I've noticed a trend of people using LLMs as semi-personified agents. They're given personalities, presented with tools to select from and plan with (eg Microsoft Semantic Kernels), and generally expected to act like some kind of proto-person. This is understandable given the first truly usable instance we saw was ChatGPT, a chatbot with a very simple cognitive architecture (rolling, discrete, turn-based chat logs with an initial system prompt), however it severely limits the usability and composability that's possible. This library is intended to reframe LLMs as what they are - very good stochastic models of language - and thus treat them as a kind of natural language inference engine, which is what they're really designed for. By reifying tasks as discrete functions which can be composed with ordinary logic, programs can be given a sort of embedded intelligence which is otherwise impossible.

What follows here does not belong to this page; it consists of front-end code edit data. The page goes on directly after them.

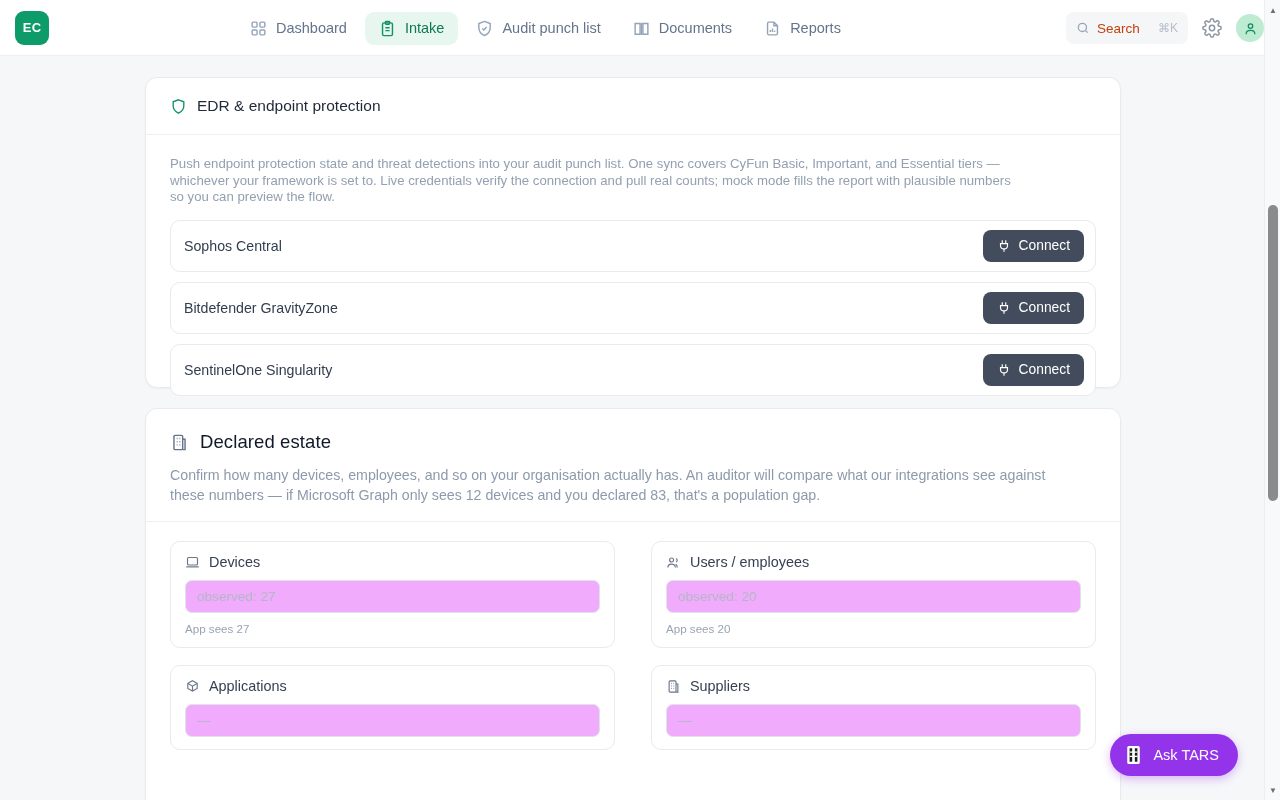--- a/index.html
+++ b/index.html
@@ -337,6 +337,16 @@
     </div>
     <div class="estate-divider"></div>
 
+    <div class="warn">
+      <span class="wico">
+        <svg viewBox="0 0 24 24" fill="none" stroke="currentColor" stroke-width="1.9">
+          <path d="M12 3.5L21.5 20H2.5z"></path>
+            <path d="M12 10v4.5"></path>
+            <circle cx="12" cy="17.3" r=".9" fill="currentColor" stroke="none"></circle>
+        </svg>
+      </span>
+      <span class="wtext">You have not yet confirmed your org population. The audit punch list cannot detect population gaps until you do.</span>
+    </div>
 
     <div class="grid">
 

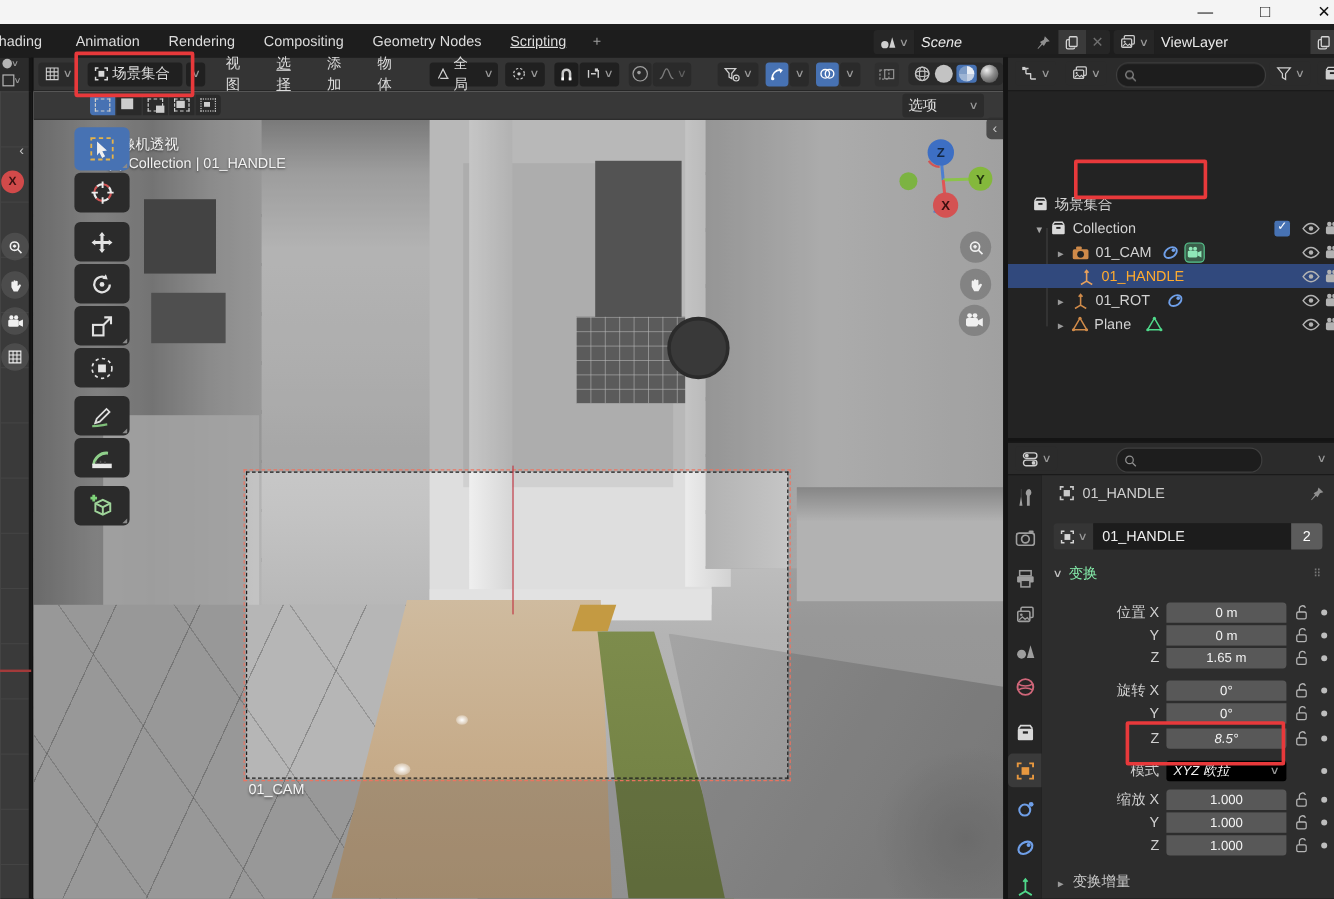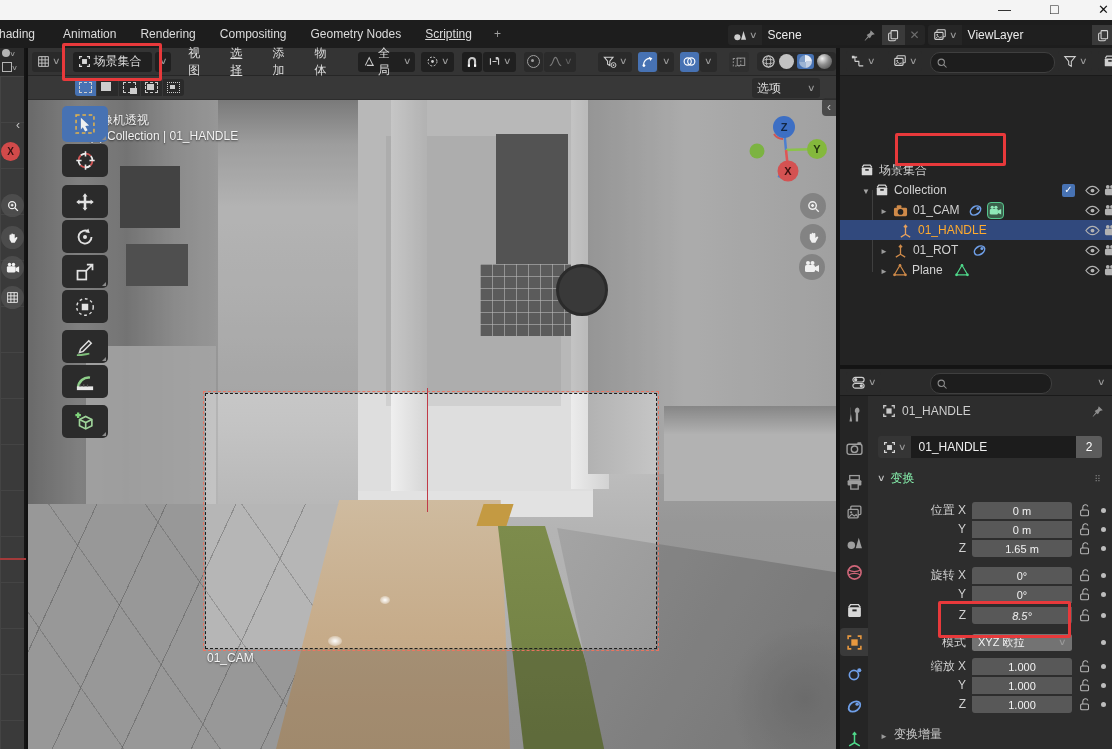--- a/index.html
+++ b/index.html
@@ -207,7 +207,7 @@
   <span class="menu-item" style="margin-left:10px;text-decoration:underline;">Scripting</span>
   <span class="menu-item" style="color:#9f9f9f;margin-left:8px;">+</span>
 
-  <div class="abs" style="left:728px;top:5px;display:flex;align-items:center;">
+  <div class="abs" style="left:728px;top:5px;display:flex;align-items:center;font-style:italic;">
     <span class="btn" style="border-radius:3px 0 0 3px;">
       <svg width="14" height="14" viewBox="0 0 16 16" style="color:#cfcfcf">
           <use href="#i-scene"></use>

A "servitor" is a kind of artificial spirit in chaos magick. Essentially, you create a miniature proto-consciousness which is given a specific task to perform autonomously. This might be something as simple as reminding you to wake up at a certain time, or as complex as performing a ritual on the "astral plane" on your behalf. Whether or not you believe in all that, the parallels are clear: It's a kind of AI program within your own mind which completes exactly one very specific task given to it in natural language. LLMs are more general than servitors, but restricting their capacities allows them to excel at what they're best at rather than trying to meet a standard they're not yet capable of. It's my opinion that AGI will not be a single monolithic LLM, but rather a cognitive architecture system which uses LLMs as computational units. Think of the cognitive architecture as the Chinese Room and the LLMs as the person inside. Neither understands Chinese, but the total system does.
- Semantic Kernel - Inspired this idea when I tried to use it but got frustrated by what I perceived to be vast overengineering and a lack of composability.
- Cataclysm - Uses LLMs to automatically generate Python code from metadata which is then cached. Essentially an inverse of servitor, rather than an LLM which executes a task, it's an LLM which converts a task into something executable.